The Knowledge Graph inversion deserves its own note here:
- The data showed that high-cited pages average 1.42 KG-verified entities vs. 1.75 for low-cited pages (lift: 0.81x).
- Pages built around well-known, KG-verified entities (major brands, institutions, famous people) tend toward generic coverage, which isn’t preferred by ChatGPT.
- High-cited pages are dense with specific, niche entities: a particular methodology, a precise statistic, a named comparison. Many of those niche entities have no KG entries at all. That specificity is what AI reaches for.
Top takeaways
1/ Add the publish date to your pages and aim to use at least one specific number in your content. That combination is the closest thing to a universal AI citation signal this dataset produced. But Finance gets there through price data and location specificity instead.
2/ Avoid opening with pricing in non-Finance verticals. Price-dominant intros correlate with lower citation rates.
3/ KG presence and brand authority do not translate to AI citation advantage. Chasing Wikipedia entries, brand panels, or KG verification is the wrong lever. Specific, niche entities (even ones without KG entries) outperform famous ones.
3/ Heading structure: Commit to one or don’t bother.
We know headings matter for citations from the previous 2 analyses. Next, I wanted to understand whether heading count predicts citation rates and whether the optimal structure varies by vertical.
Approach
- Counted total headings per page (H1+H2+H3) across all cited URLs.
- Grouped pages into 7 heading-count buckets: 0, 1-2, 3-4, 5-9, 10-19, 20-49, 50+.
- Computed high-cited rate (% of URLs that are high-cited) per bucket per vertical.
Results: Including more headings in your content is not universally better. The sweet spot depends on vertical and content type. One finding holds everywhere: Strangely, 3-4 headings are worse than zero.

What the industry patterns showed:
- CRM/SaaS is the only vertical where the 20+ heading lift is confirmed: 12.7% high-cited rate at 20-49 headings vs. a 5.9% baseline. The 50+ bucket reaches 18.2%. Long structured reference pages and comparison guides with one section per tool outperform everything else here.
- Healthcare inverts most sharply. The high-cited rate drops from 15.1% at zero headings to 2.5% at 20-49 headings. A page with 30 H2s on telehealth topics signals optimization intent, not clinical authority.
- Finance peaks at 10-19 headings (29.4% high-cited rate). Structured but not exhaustive: think rate tables, regulatory breakdowns, and advisor comparison pages with moderate heading depth.
- Crypto peaks at 5-9 headings (34.7% high-cited rate). Technical documentation in this vertical tends toward dense prose with moderate navigation structure. Over-structuring breaks up the technical depth.
- Education is flat across all heading counts, which is consistent with the writing signals finding. Heading structure explains almost nothing about citation likelihood in education content.
- The 3-4 heading dead zone holds across every vertical without exception.
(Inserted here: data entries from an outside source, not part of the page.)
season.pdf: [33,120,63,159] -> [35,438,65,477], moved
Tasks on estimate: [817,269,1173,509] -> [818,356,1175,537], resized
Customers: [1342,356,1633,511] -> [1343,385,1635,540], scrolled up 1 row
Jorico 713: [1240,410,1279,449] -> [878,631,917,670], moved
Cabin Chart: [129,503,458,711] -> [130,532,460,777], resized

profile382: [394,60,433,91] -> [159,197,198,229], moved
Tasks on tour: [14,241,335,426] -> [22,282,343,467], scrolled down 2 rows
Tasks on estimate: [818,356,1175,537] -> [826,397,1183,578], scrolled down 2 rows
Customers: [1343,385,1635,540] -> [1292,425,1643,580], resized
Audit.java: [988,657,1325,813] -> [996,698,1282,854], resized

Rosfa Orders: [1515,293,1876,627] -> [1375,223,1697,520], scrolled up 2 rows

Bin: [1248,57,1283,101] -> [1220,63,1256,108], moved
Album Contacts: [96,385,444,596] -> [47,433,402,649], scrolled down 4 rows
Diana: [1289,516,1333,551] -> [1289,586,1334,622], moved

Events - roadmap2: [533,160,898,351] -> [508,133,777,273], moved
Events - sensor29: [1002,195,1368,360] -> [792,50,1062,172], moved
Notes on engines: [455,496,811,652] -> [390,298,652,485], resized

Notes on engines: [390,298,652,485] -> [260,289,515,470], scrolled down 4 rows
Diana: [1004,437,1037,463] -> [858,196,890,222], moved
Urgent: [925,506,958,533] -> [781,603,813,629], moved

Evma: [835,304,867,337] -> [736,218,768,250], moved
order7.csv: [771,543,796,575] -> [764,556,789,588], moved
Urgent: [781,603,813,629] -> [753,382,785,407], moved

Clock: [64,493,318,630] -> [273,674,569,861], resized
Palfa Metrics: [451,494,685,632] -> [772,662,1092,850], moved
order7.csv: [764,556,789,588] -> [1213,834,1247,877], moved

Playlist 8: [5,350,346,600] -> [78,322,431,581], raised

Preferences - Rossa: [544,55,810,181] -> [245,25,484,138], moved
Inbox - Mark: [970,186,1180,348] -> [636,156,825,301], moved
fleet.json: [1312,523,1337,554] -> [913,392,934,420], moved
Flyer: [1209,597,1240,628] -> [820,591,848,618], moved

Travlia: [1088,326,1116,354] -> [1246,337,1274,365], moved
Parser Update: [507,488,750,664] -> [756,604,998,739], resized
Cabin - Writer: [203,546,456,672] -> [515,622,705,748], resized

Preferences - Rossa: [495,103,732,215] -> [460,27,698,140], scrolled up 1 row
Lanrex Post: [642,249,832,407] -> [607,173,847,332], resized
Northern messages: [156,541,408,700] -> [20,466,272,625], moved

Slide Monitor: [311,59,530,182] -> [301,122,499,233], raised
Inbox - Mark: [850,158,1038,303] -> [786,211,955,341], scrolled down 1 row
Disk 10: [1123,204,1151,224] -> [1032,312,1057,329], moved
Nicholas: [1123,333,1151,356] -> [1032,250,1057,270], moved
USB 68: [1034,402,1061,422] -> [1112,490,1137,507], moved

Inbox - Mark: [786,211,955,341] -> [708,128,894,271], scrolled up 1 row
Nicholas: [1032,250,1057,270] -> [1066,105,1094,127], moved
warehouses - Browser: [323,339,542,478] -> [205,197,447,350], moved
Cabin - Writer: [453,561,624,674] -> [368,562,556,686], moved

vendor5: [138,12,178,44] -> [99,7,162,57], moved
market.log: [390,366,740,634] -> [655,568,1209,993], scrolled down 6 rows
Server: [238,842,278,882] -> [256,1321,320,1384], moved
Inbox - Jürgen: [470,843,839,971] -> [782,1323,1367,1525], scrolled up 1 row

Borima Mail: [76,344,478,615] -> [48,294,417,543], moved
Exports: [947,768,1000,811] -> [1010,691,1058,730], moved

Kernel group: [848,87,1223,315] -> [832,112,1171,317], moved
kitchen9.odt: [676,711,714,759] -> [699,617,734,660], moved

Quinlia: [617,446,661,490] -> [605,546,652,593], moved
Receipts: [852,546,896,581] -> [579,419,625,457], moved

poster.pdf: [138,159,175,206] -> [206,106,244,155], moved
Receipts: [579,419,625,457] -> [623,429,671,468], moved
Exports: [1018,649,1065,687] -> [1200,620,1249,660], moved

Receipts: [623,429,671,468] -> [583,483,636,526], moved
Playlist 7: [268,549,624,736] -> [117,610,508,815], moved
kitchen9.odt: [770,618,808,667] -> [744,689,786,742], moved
Partial structure confuses AI navigation without providing the full benefit of a committed hierarchy.
Top takeaways:
Test your vertical’s optimal range from the chart above. If you can’t commit to 5+ headings, use none. A sparse heading structure (1-2 headings) sometimes outperforms zero, but only when those headings divide major sections. Don’t use headings for cosmetic breaks.